The reusing and upcycling trend continues to gain steam in countries all over the globe. Now, there is a shopping mall that is full of secondhand stores only. ReTuna, a two-story complex in Eskilstuna, Sweden, is located about 70 miles west of Stockholm and offers a wide selection of shops with upcycled, reused and recycled goods. Sales at the mall have quadrupled in its first three years.
ReTuna has been around since 2015, and it was designed to tackle Sweden’s problem of rising consumption. It is the first mall in the world that focuses on sustainable shopping, and the company wants to make it easier for people to find valuable, pre-loved goods by putting secondhand stores under one roof instead of consumers having to search for thrift stores throughout the city.
“I think it’s fun to find something that people have used, and we can use further,” said Cato Limas, a ReTuna customer. “If you look at the things they’re selling here, they’re almost new. So actually, why bother buying new stuff?” During their first visit to the secondhand mall, Limas and his girlfriend spent about $7 and came away with a bag full of toys and keepsakes for their newborn baby.
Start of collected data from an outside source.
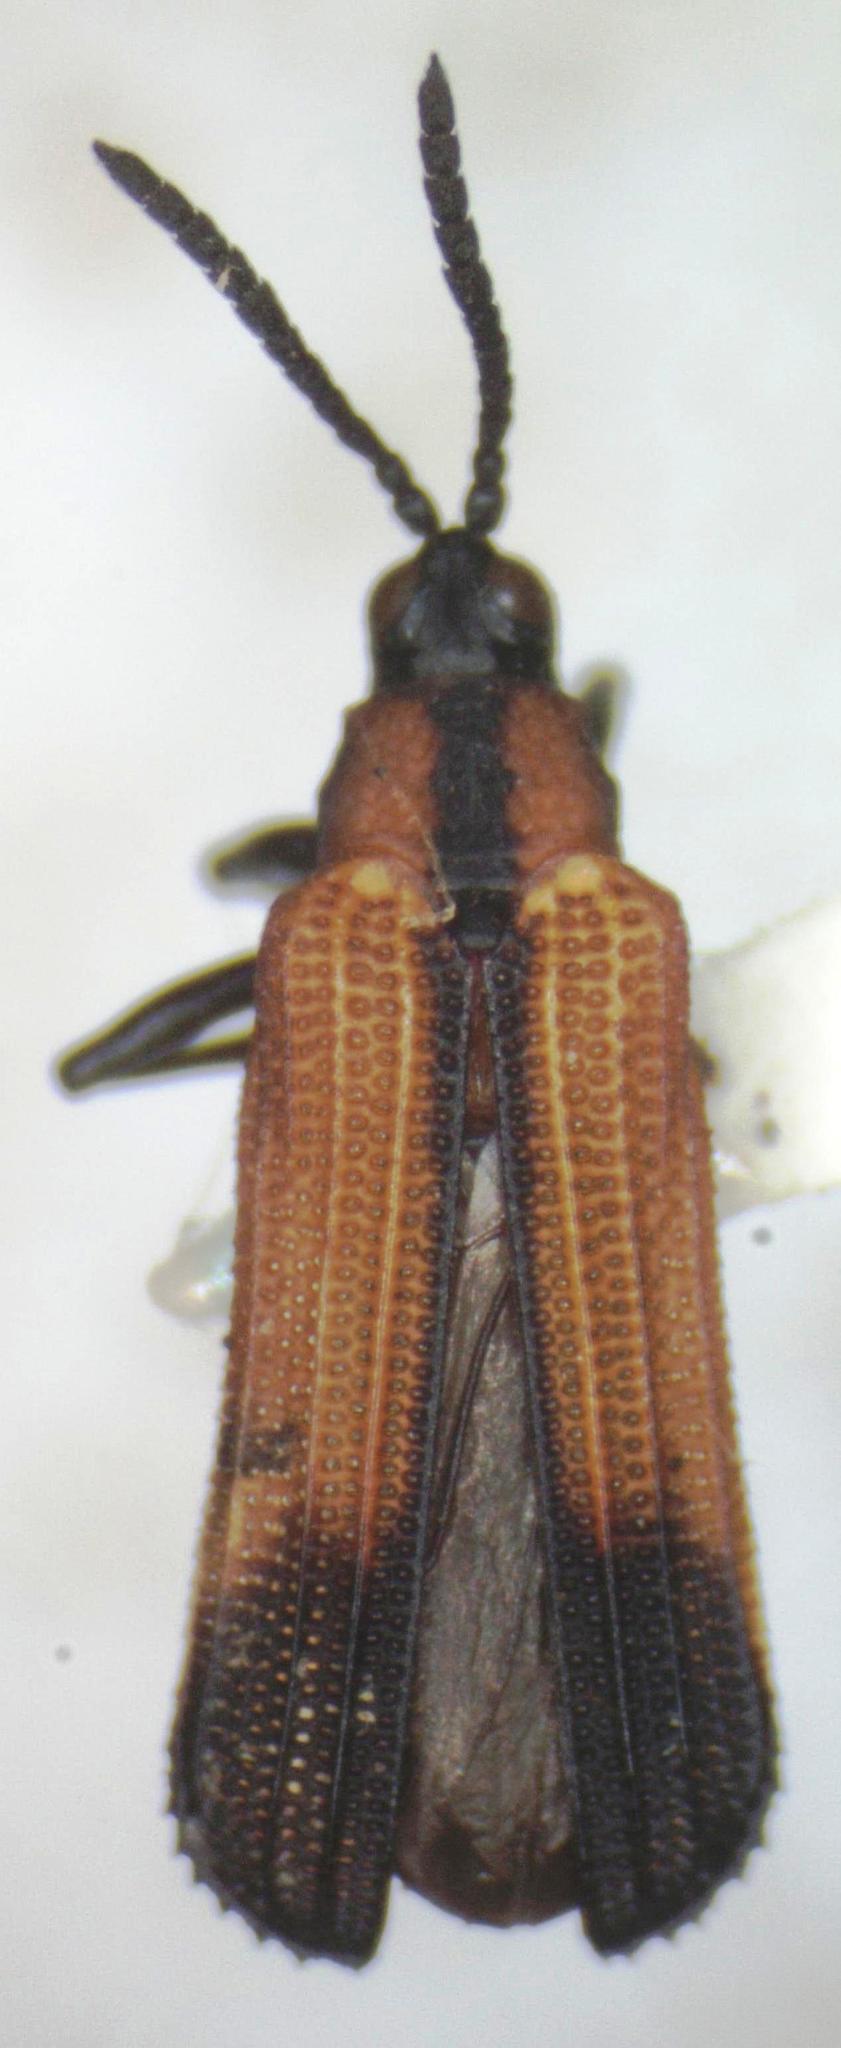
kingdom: Animalia
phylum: Arthropoda
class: Insecta
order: Coleoptera
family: Chrysomelidae
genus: Chalepus
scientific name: Chalepus angulosus
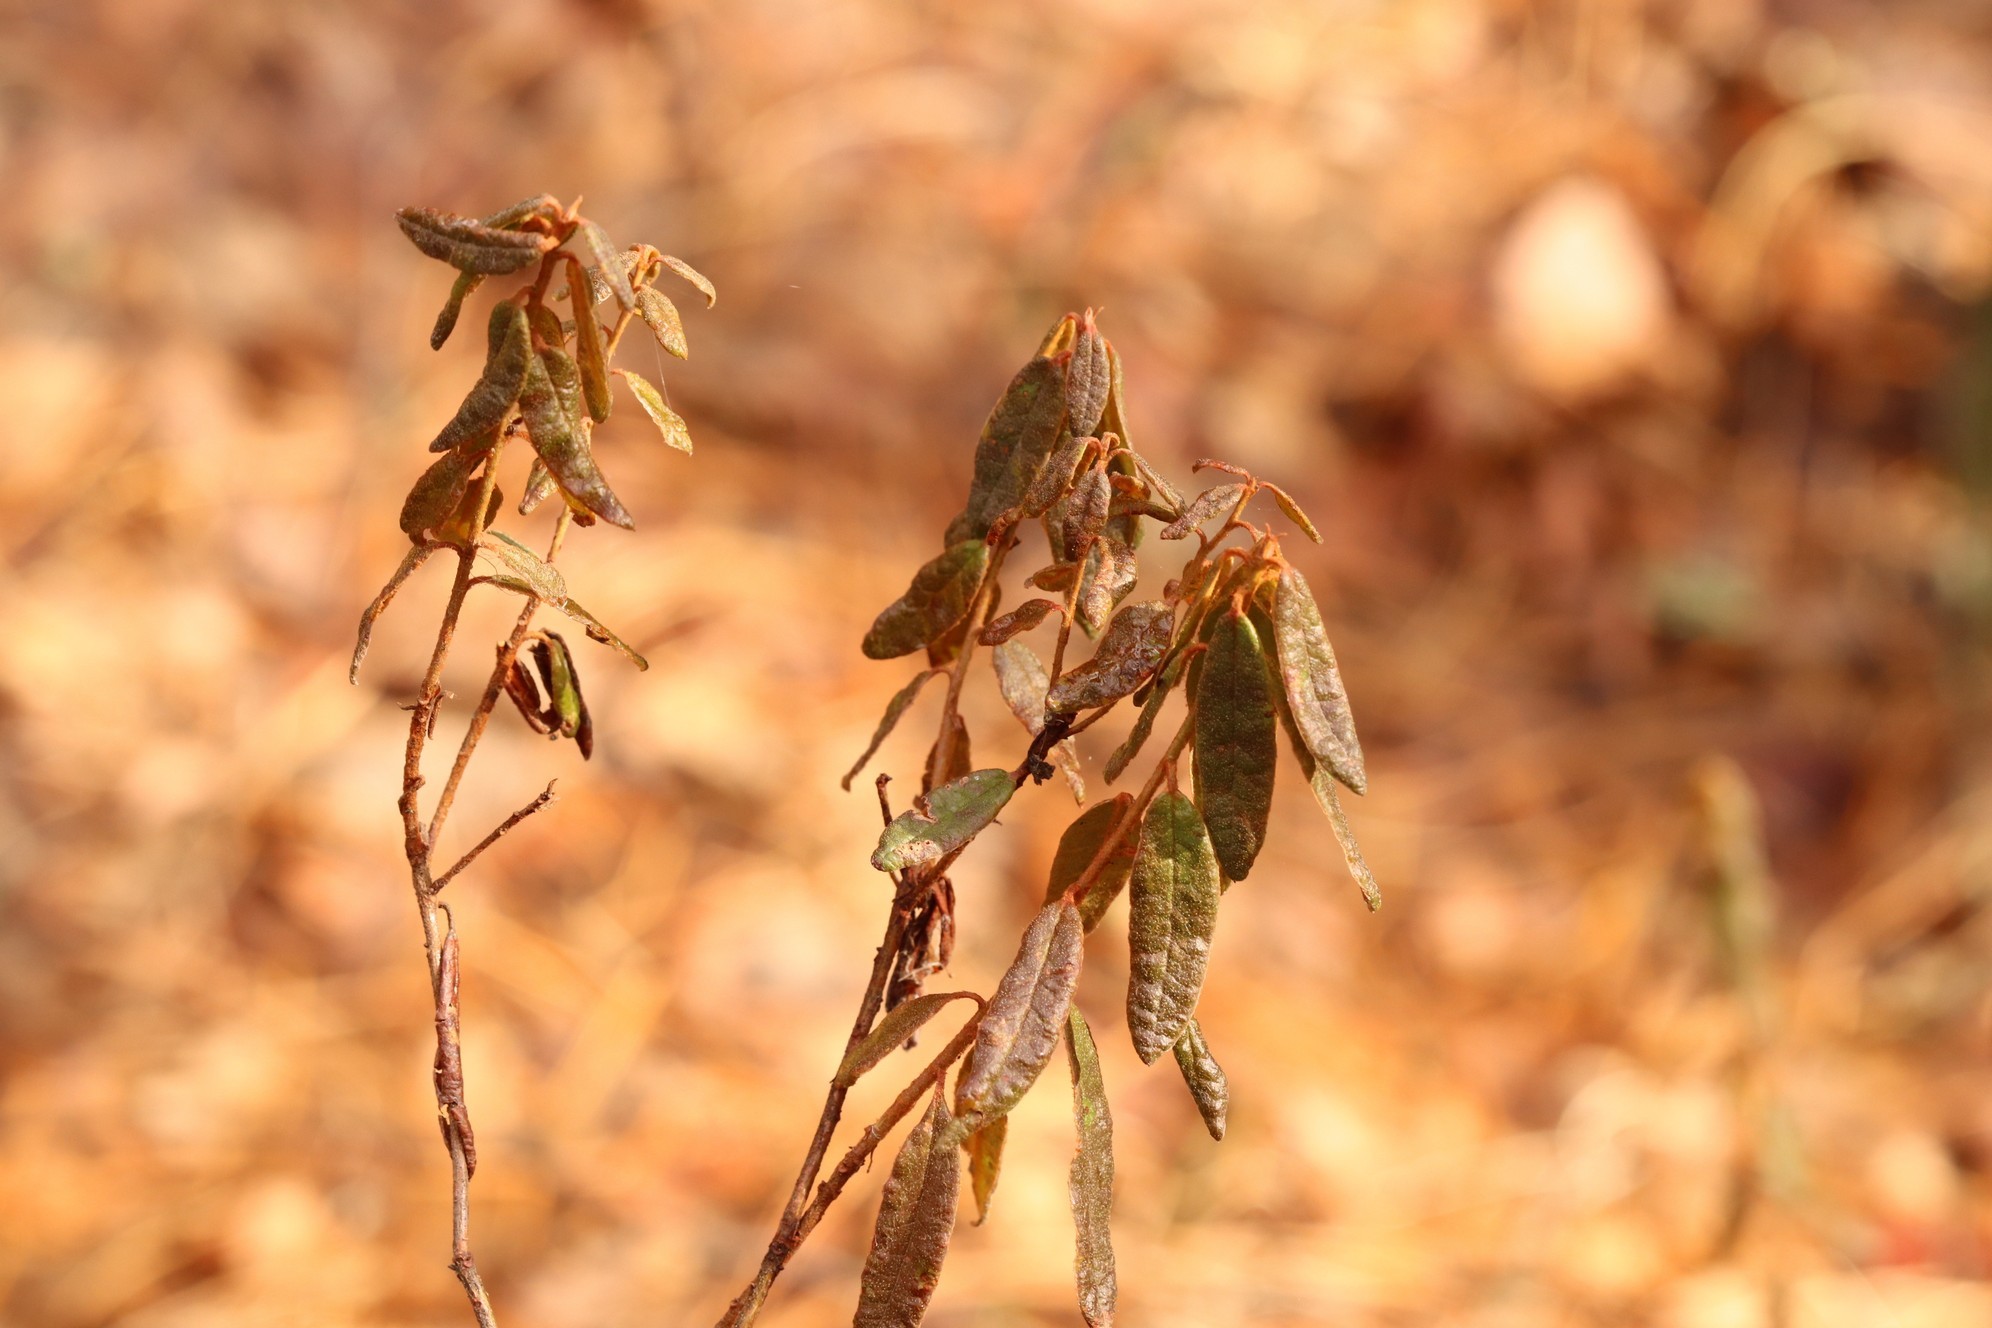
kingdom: Plantae
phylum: Tracheophyta
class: Magnoliopsida
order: Ericales
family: Ericaceae
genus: Rhododendron
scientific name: Rhododendron tomentosum
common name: Marsh labrador tea
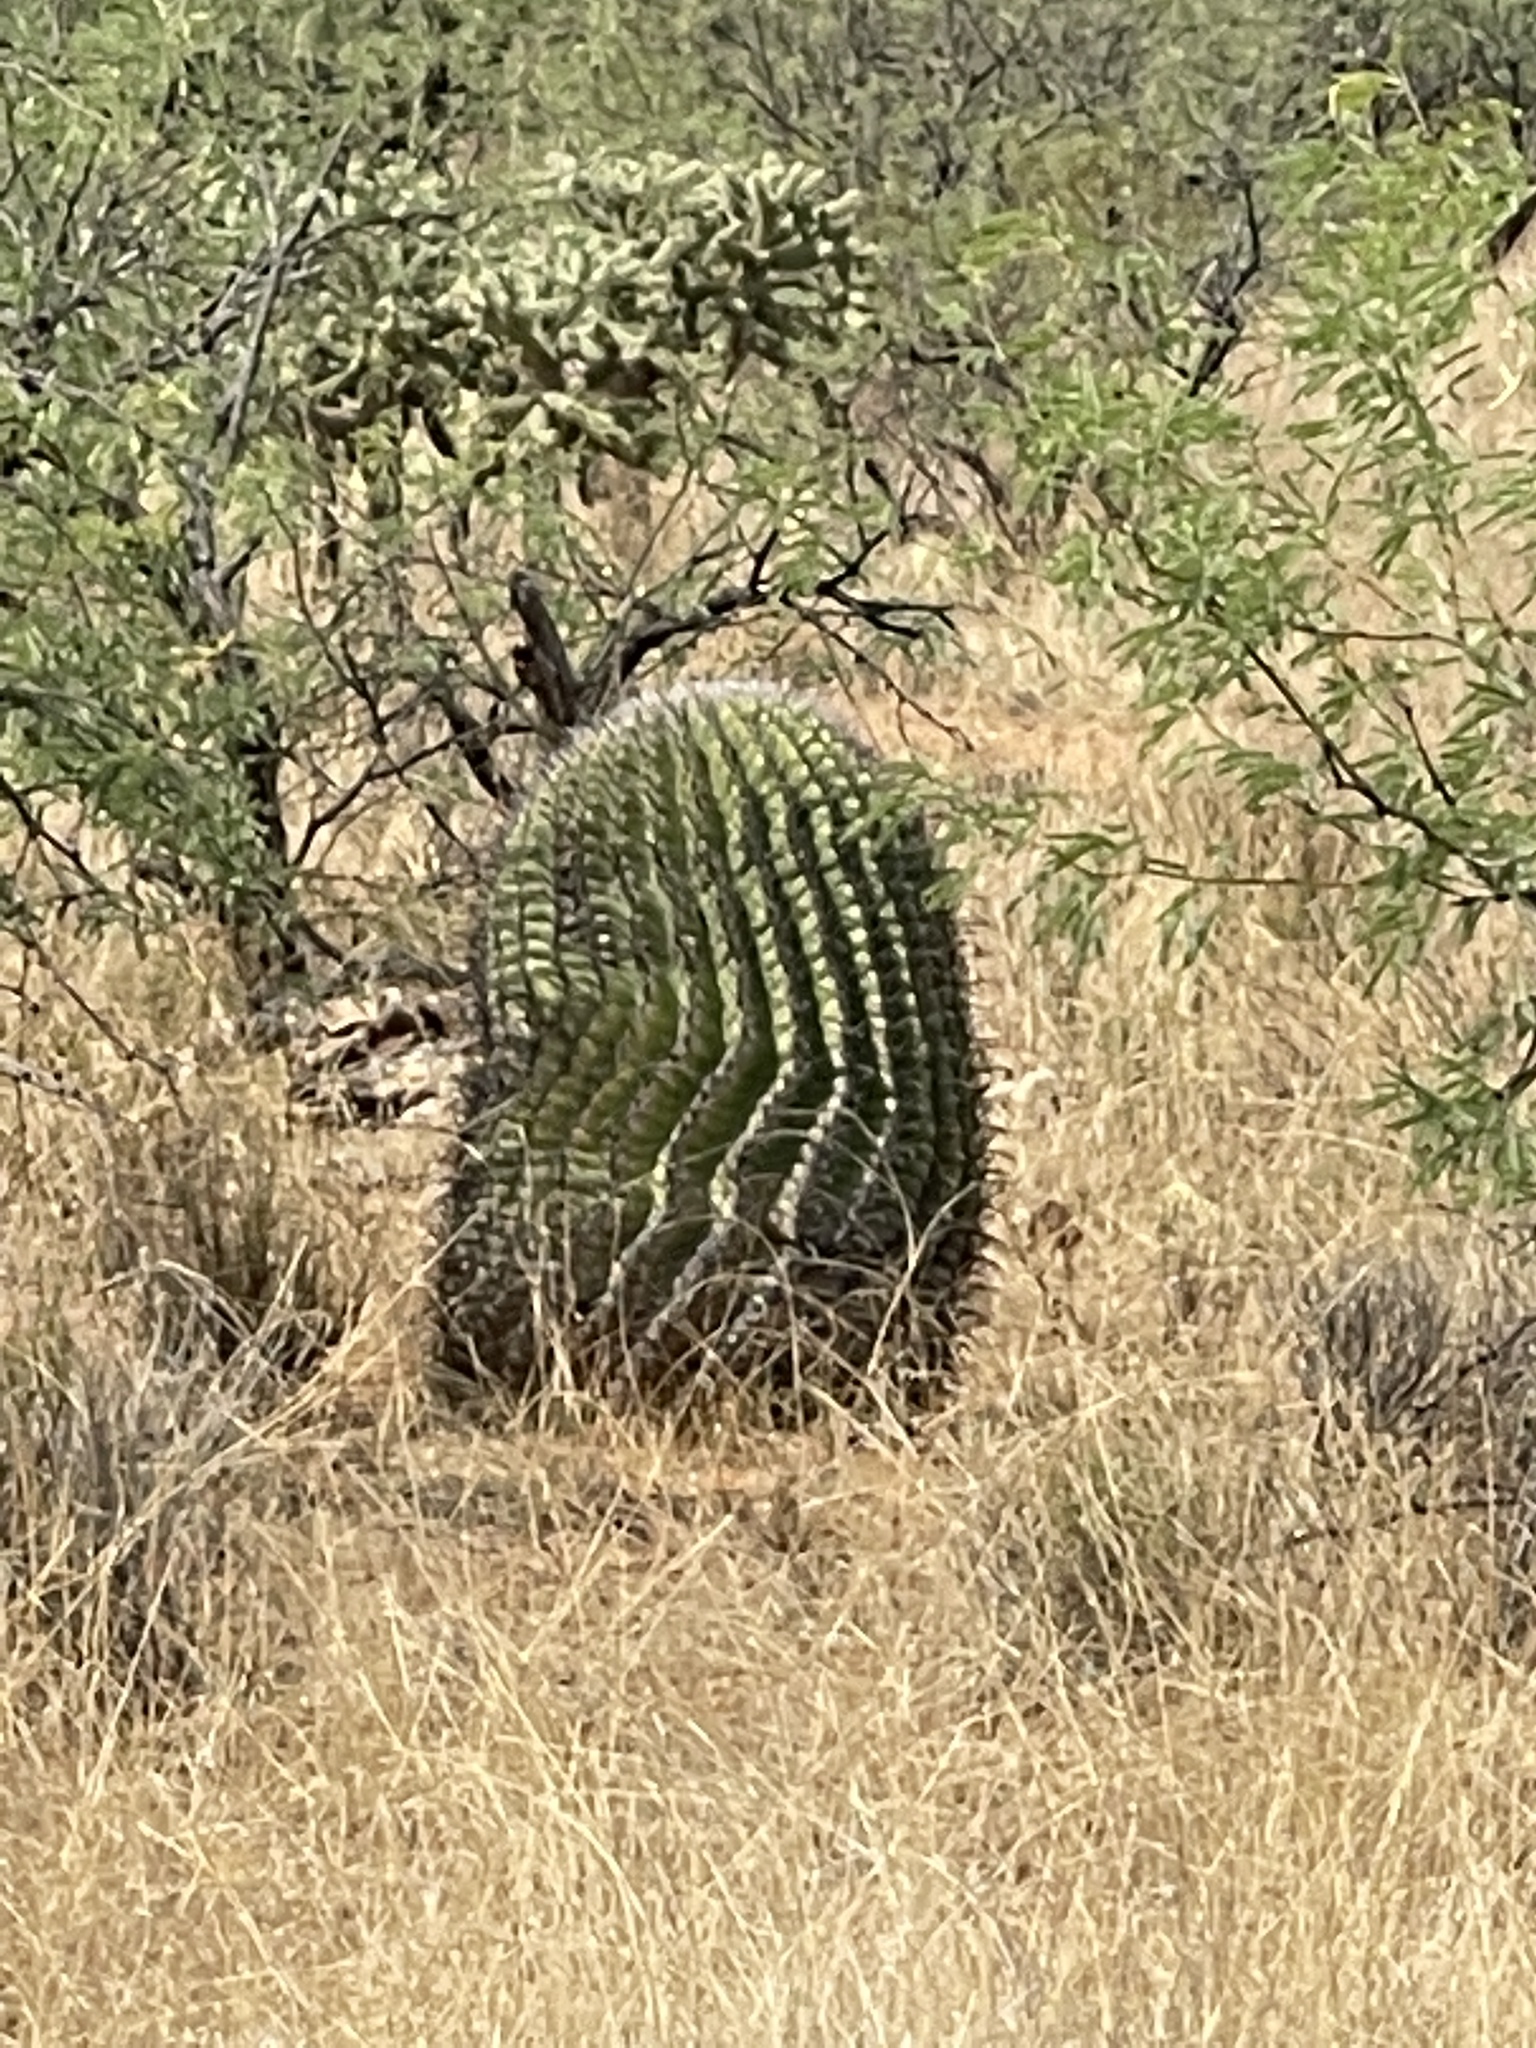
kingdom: Plantae
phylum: Tracheophyta
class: Magnoliopsida
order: Caryophyllales
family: Cactaceae
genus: Ferocactus
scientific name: Ferocactus wislizeni
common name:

Nearly every item on sale is from public donations, which are dropped off at the mall’s drive-thru depot. The mall’s 11 stores include a vintage furniture outlet, a bookstore and a bicycle shop. Stores that sign a contract with ReTuna must also commit to zero-waste.
More than 50 people work at the complex, and it has played a role in generating employment for immigrants in the area. Many of the stores take part in a Swedish national program that subsidizes salaries of new residents for up to two years. ReTuna also offers adult education courses that focus on design-based recycling.
Sweden has been a longtime leader when it comes to sustainability. More than 99 percent of the country’s ordinary household waste is recycled, and separating trash for recycling has been a common practice for Swedes since the 1980s. The country has also passed legislation to reach its goal of net-zero greenhouse gas emissions by 2045.